→ Supplied text:
# Estimate the wavelength of an oscillatory signal

I need to estimate the dominant wavelength of a signal that is looking like this: My first attempt was using scipy.signal.argrelmin in Python in order to detect the minima of the signal, but it detects also very small local minima. Is there any useful method for this that I should look into? (The wavelength that I would like to measure is the one between the pronounced minima in the above figure) The data for this solution can be downloaded from here.

→ Information given:
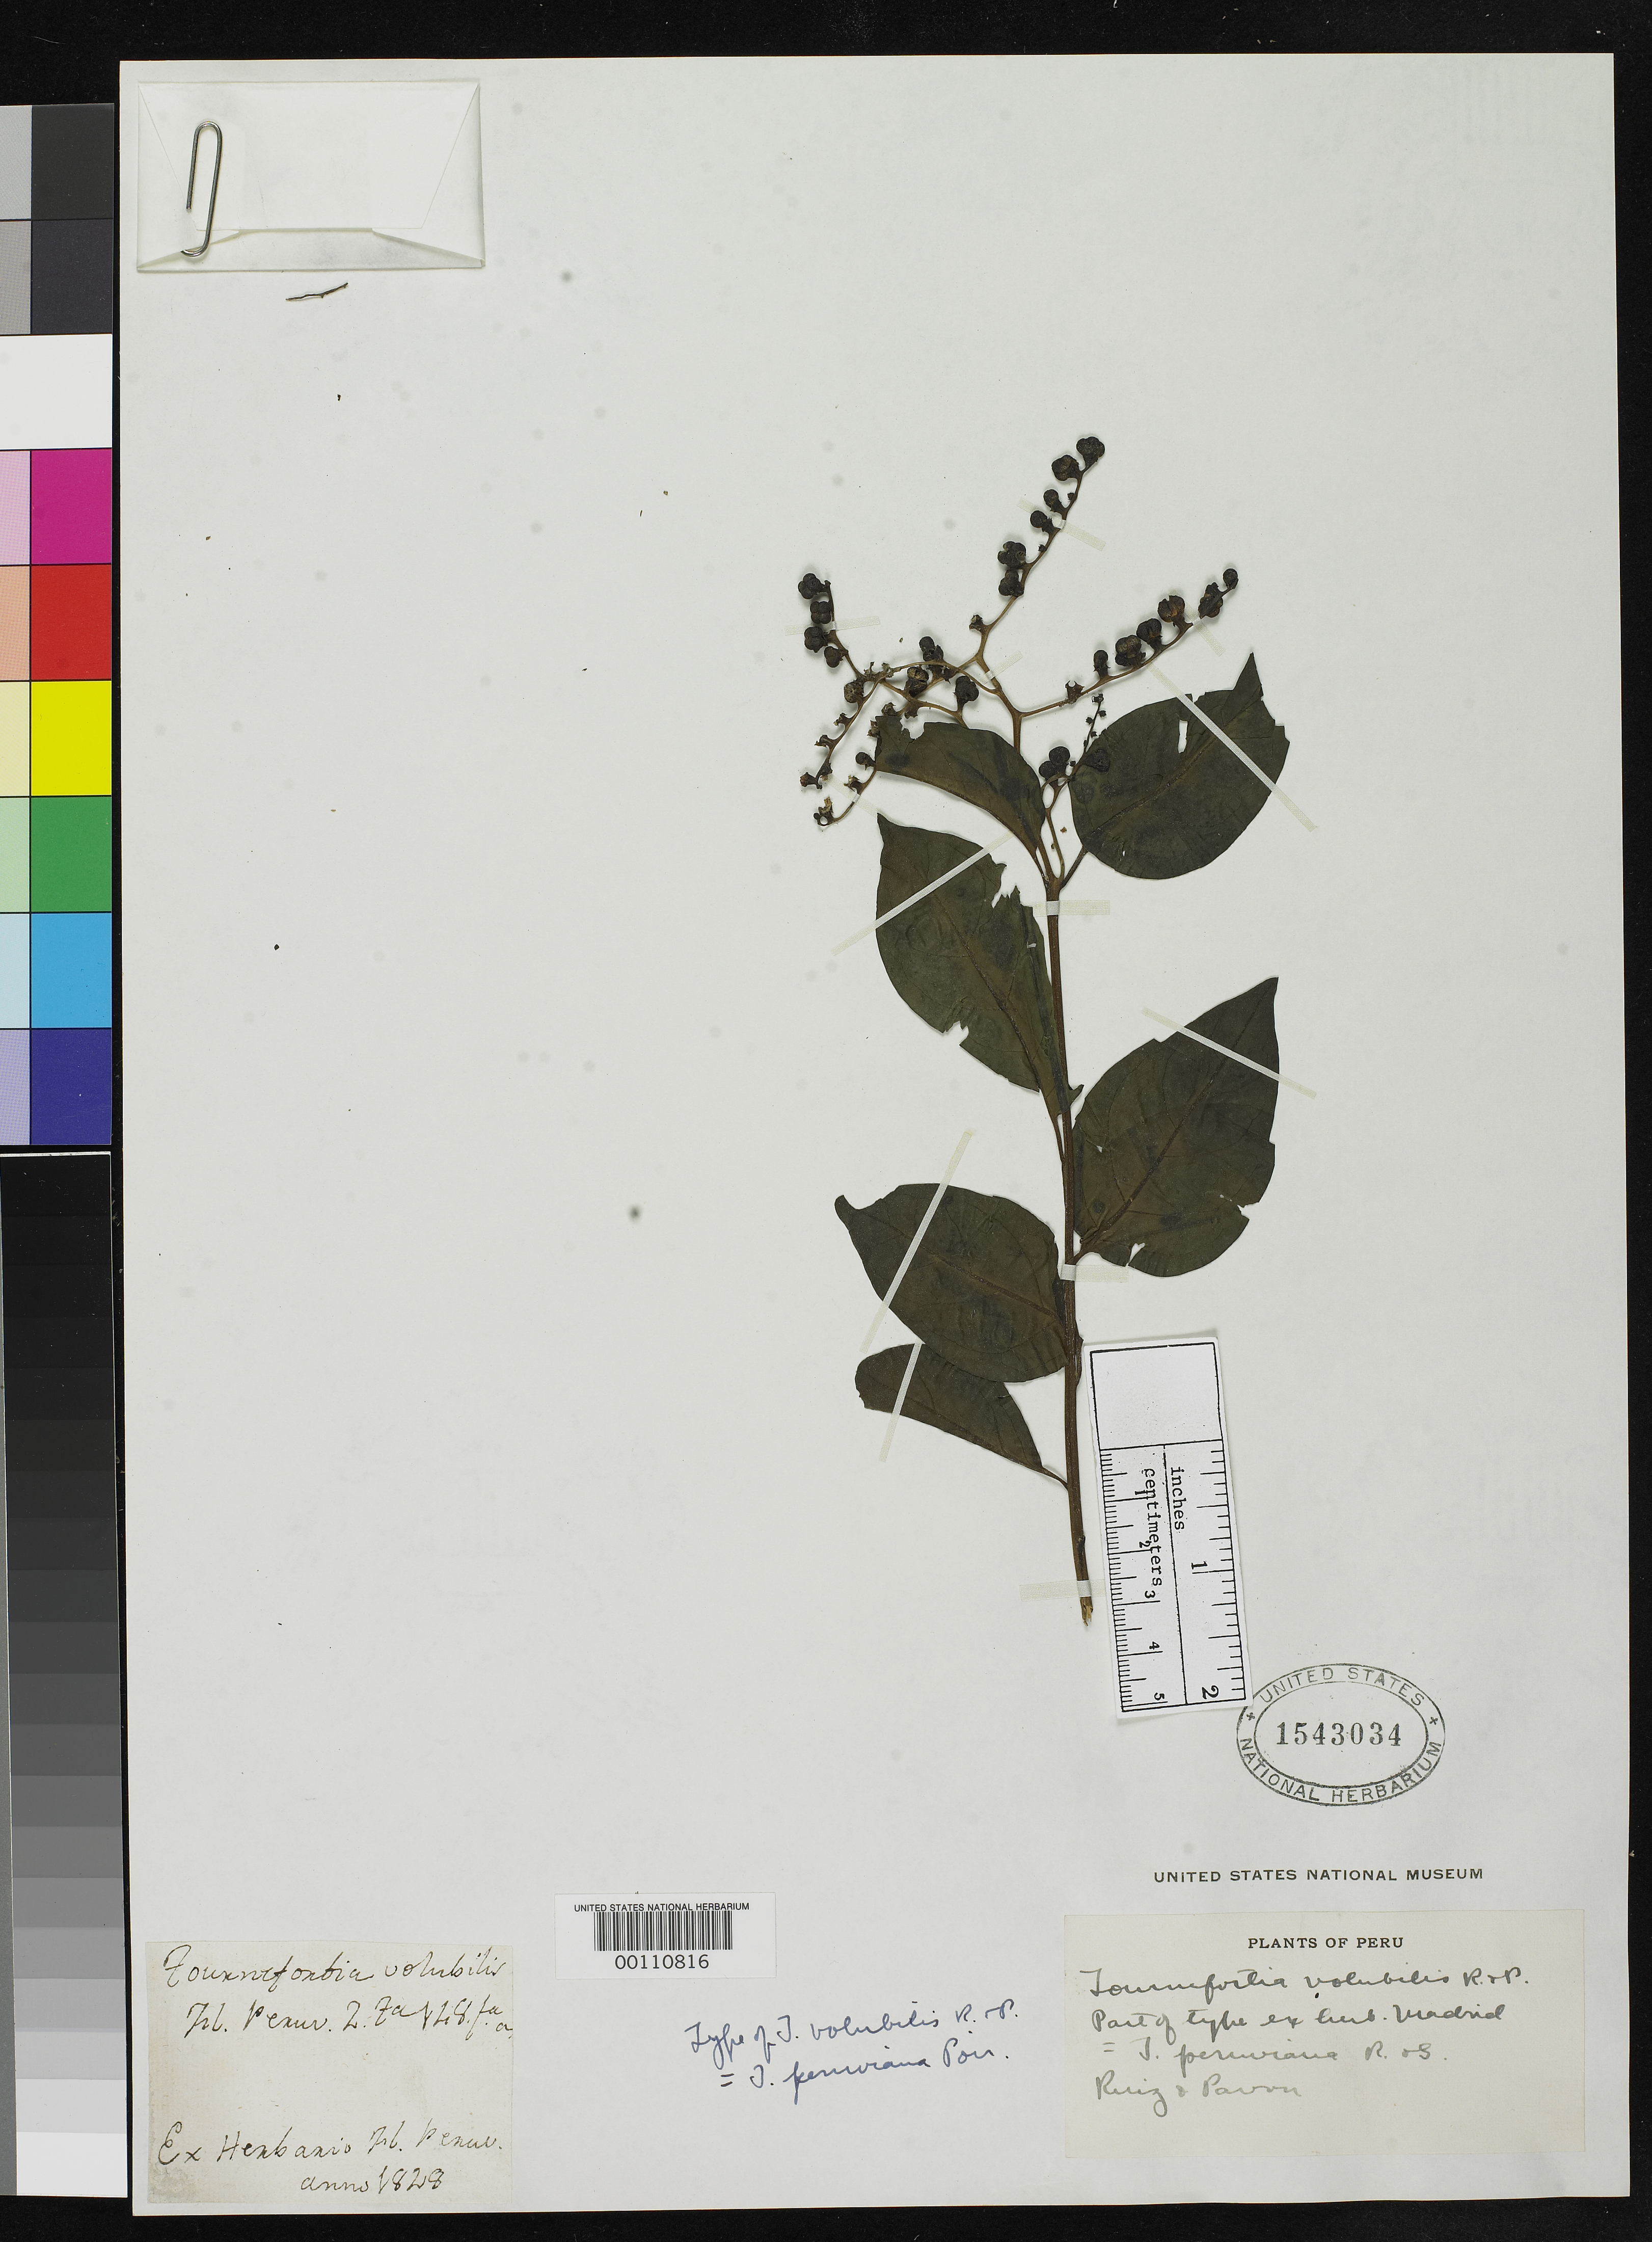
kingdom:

--

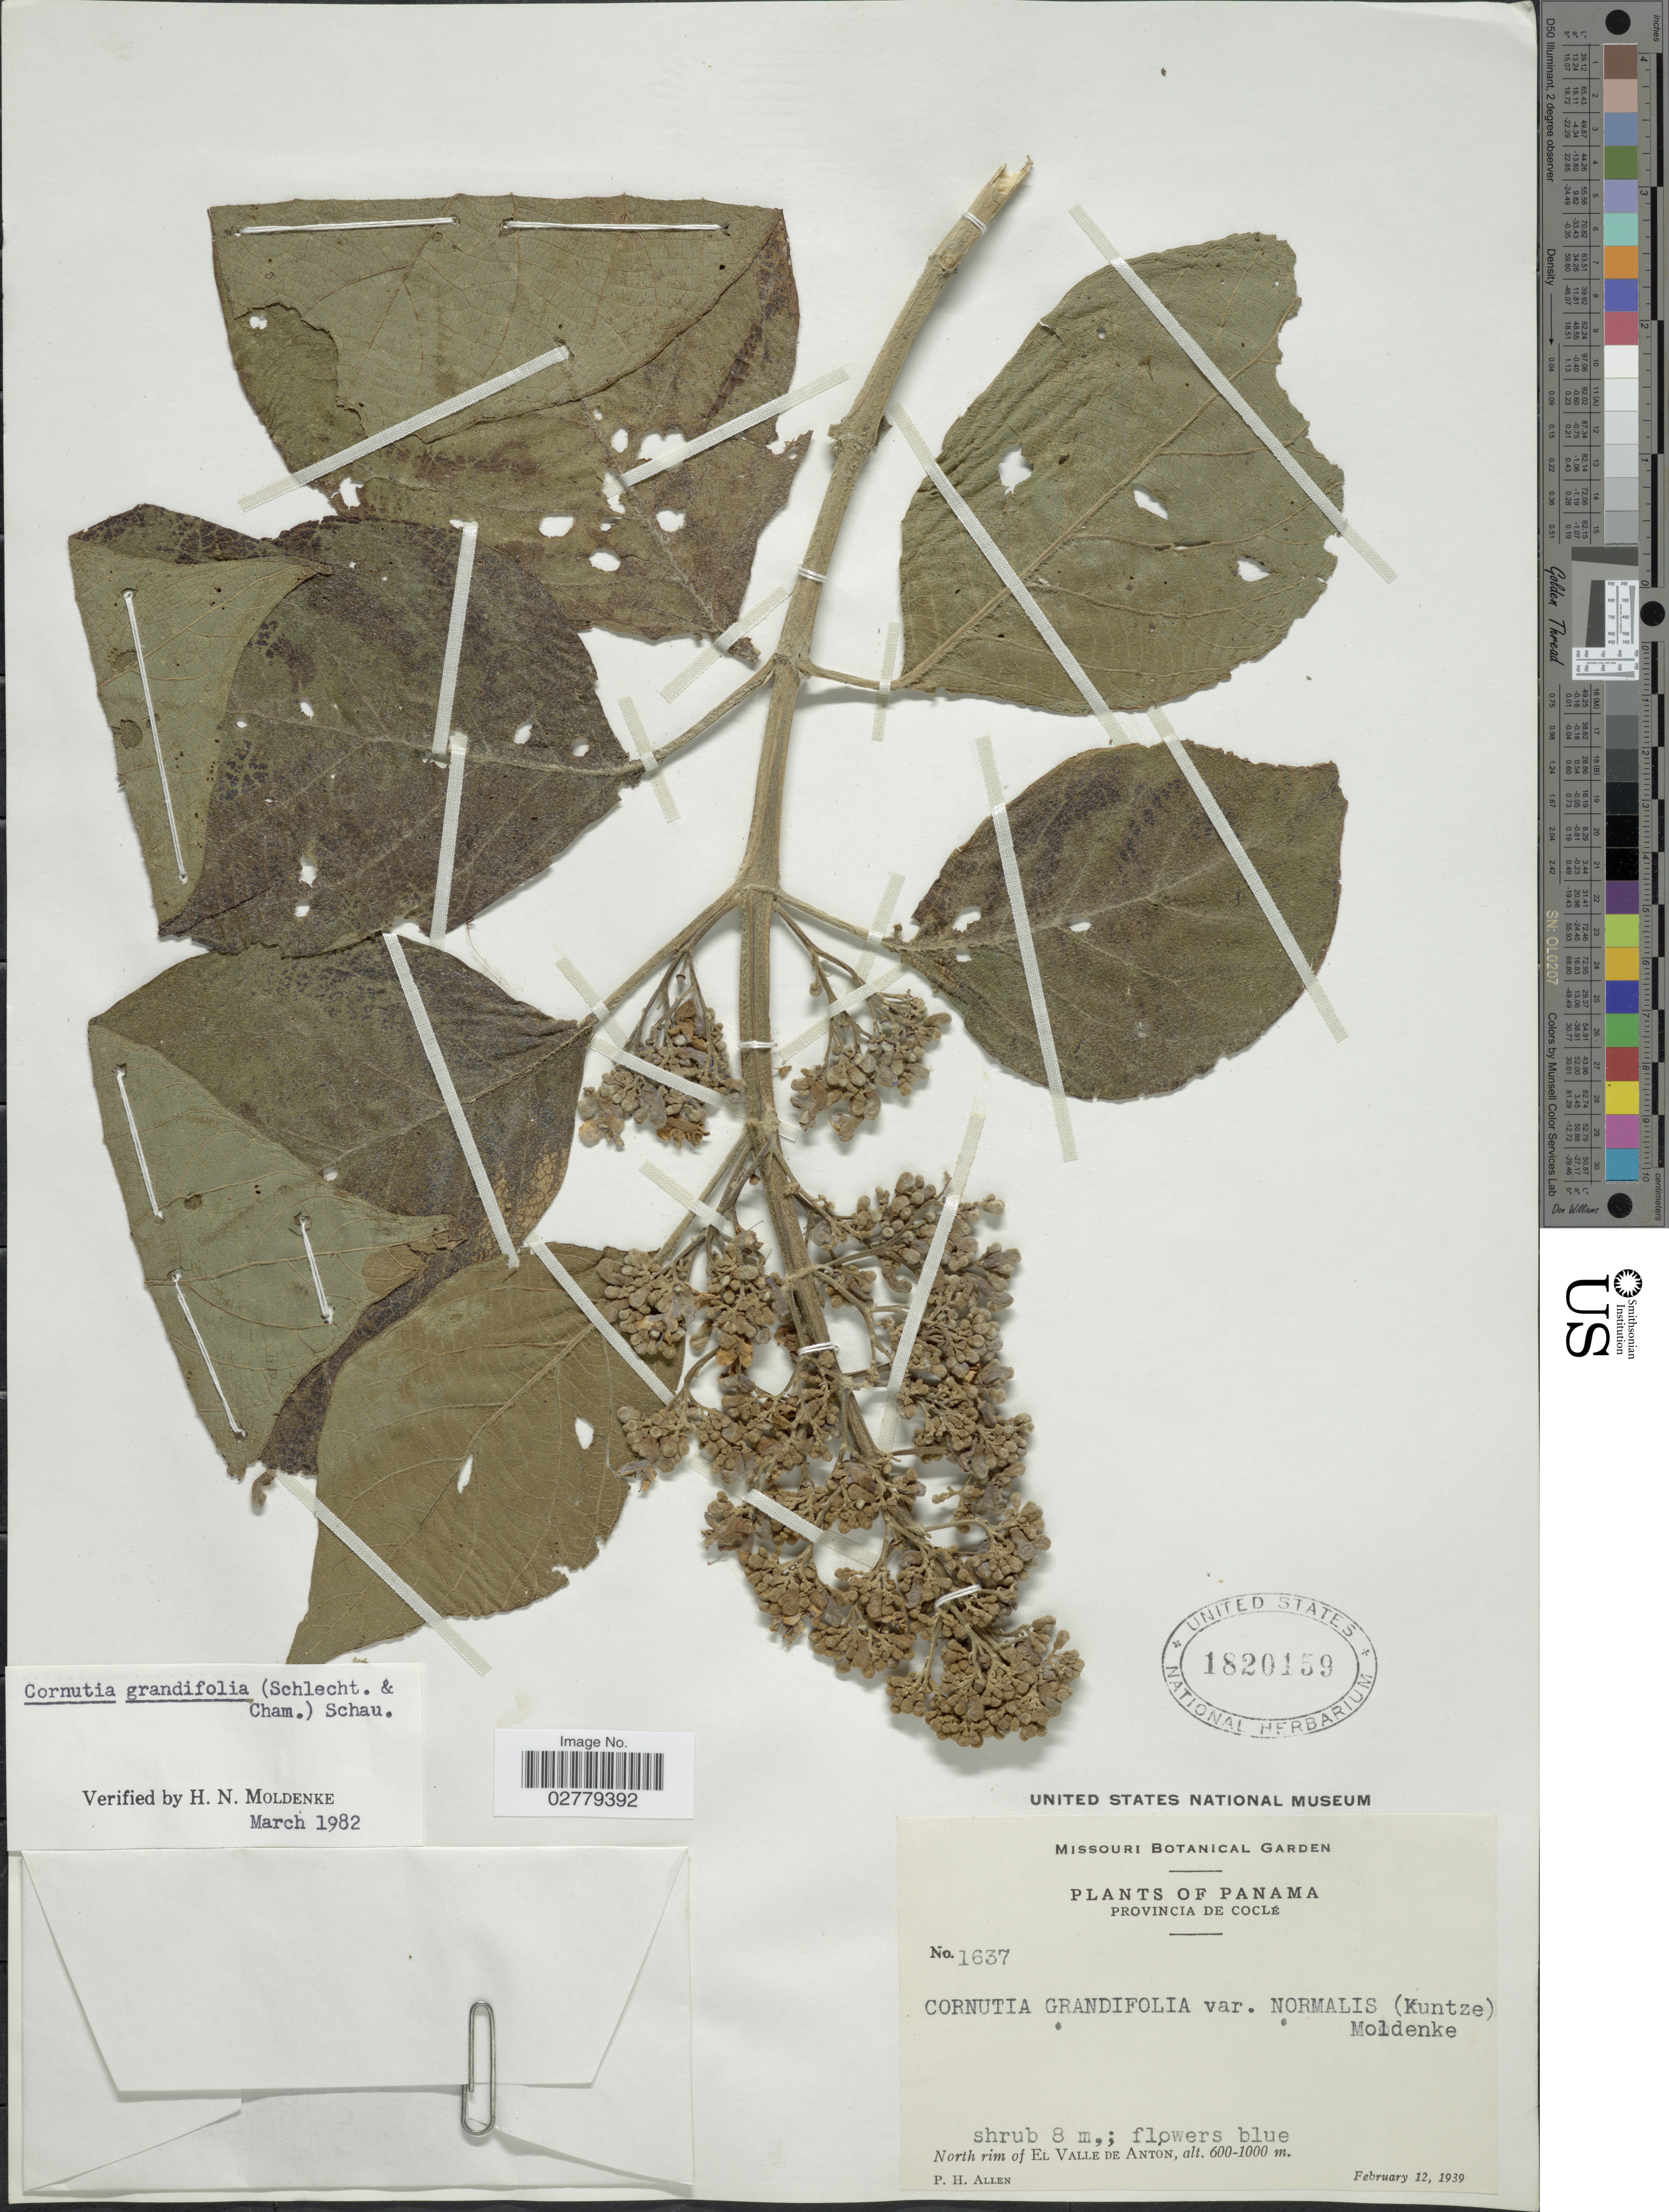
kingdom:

→ Task A:
In the post about estimating a signal's wavelength, why did the first attempt with scipy.signal.argrelmin fall short?
→ Task B:
Retype the wavelength post word for word, beginning at "# Estimate the" and stopping after "downloaded from here.".

→ Task result A:
It found the minima of the signal but also caught very small local minima. The writer wants only the wavelength between the pronounced minima.

→ Task result B:
# Estimate the wavelength of an oscillatory signal

I need to estimate the dominant wavelength of a signal that is looking like this: My first attempt was using scipy.signal.argrelmin in Python in order to detect the minima of the signal, but it detects also very small local minima. Is there any useful method for this that I should look into? (The wavelength that I would like to measure is the one between the pronounced minima in the above figure) The data for this solution can be downloaded from here.